-- Dataset excerpts --
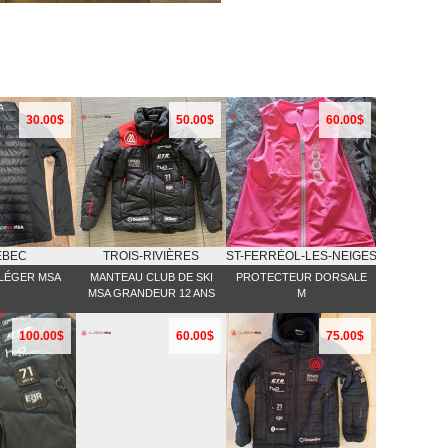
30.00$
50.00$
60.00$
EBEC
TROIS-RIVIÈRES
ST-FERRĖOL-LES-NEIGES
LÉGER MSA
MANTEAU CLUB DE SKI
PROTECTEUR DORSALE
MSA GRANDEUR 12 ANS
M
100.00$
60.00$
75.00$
* * *
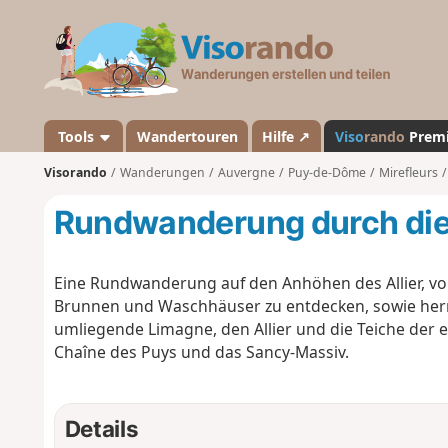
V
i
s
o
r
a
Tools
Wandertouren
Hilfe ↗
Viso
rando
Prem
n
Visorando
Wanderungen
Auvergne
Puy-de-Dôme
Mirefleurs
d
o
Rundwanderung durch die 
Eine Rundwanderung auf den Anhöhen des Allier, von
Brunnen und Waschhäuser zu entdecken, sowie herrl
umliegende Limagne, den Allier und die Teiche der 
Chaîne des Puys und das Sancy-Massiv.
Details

-- DIRECTIVE --
How many lines of the items contain the string "Rundwanderung", with matching case? Reply with the number only.

-- RESULT BELOW --
2